Salon noted that the Times “redacted some information in the name of ‘national security’ and protecting the safety of individual soldiers, but the White House doesn’t seem to have told the Times that publishing stories based on these documents would in any real way harm our troops.”

Similarly, Calderone wrote that “in late 2005, George W. Bush intimated to Times editor Bill Keller that the paper would have blood on its hands” (a gambit that never goes out of style) if it published leaks about the National Security Agency’s warrantless wiretapping program. “But,” Calderone added, “it doesn’t seem like the Obama White House raised any similar alarms” about the Times’ intent to publish the WikiLeaks documents.

Whether or not Assange is telling the whole truth, it seems clear that the White House evinced little concern prior to the WikiLeaks documents’ publication that the documents would endanger any Americans or Afghans. Now that the political repercussions of the publication are being felt — perhaps especially the fallout from the knowledge that Washington is backing the Pakistani government and its intelligence service, which in turn is supporting the Taliban and others who are fighting against American troops in the region — the administration is suddenly worried that innocent people will be harmed as a result.

If innocent people are harmed as a result of the leaks, there will be blame to go around.
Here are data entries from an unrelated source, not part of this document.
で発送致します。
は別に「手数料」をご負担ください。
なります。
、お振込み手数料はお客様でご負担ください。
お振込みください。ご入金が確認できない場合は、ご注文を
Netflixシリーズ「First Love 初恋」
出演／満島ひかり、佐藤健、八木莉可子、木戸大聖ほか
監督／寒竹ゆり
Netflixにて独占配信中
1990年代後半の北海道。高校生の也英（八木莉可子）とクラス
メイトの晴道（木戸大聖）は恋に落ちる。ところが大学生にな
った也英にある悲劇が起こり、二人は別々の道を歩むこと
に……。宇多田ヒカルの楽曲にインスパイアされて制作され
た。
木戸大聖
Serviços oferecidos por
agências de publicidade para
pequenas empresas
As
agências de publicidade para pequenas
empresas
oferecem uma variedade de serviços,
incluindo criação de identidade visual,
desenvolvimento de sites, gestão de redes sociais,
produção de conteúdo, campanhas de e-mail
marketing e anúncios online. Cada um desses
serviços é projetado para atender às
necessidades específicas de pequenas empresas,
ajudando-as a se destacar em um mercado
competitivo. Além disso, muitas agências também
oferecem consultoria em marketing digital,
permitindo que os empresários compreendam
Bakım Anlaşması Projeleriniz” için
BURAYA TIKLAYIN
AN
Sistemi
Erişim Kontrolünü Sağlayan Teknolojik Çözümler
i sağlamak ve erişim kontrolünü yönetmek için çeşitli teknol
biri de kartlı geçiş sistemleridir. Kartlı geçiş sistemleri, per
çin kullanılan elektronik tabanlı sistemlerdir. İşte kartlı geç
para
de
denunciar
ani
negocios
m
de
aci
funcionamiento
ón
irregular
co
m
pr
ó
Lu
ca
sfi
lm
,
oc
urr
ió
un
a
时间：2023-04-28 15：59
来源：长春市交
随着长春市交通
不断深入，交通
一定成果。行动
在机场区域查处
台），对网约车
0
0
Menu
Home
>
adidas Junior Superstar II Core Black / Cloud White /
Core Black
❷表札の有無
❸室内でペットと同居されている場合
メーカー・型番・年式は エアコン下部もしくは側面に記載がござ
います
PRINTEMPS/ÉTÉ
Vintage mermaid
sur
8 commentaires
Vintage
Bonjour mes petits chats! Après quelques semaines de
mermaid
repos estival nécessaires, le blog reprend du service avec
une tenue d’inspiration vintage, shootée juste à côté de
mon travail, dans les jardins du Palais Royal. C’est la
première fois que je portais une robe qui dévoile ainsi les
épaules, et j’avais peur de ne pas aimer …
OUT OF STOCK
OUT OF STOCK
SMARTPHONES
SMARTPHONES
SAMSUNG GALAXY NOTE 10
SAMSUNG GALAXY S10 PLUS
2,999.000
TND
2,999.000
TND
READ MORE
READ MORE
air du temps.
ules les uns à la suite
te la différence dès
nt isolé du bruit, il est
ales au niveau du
Assange will surely deserve some measure of the blame for having failed to ensure that no innocents were named in the documents he leaked. However, far greater responsibility for such harm will rest on the shoulders of the U.S. government — the Bush and Obama administrations, Congress, and the courts — for putting both American troops and Afghans in such a position in the first place. The Afghanistan invasion was unconstitutional and, even if initially justified, has long outlived its purpose. Were it not for the invasion and ongoing occupation, there would be neither documents to leak nor Americans and Afghans to be endangered by such leaks.

The WikiLeaks saga is far from over. It will take quite some time to determine what is true and what is false in both the leaked documents and the statements coming from Assange and the Obama administration. The administration’s public outrage, however, suggests that much of what was leaked is both true and politically damaging.

Knowing that President Obama has claimed the authority to assassinate anyone he deems a threat anywhere in the world, Assange had better watch his back.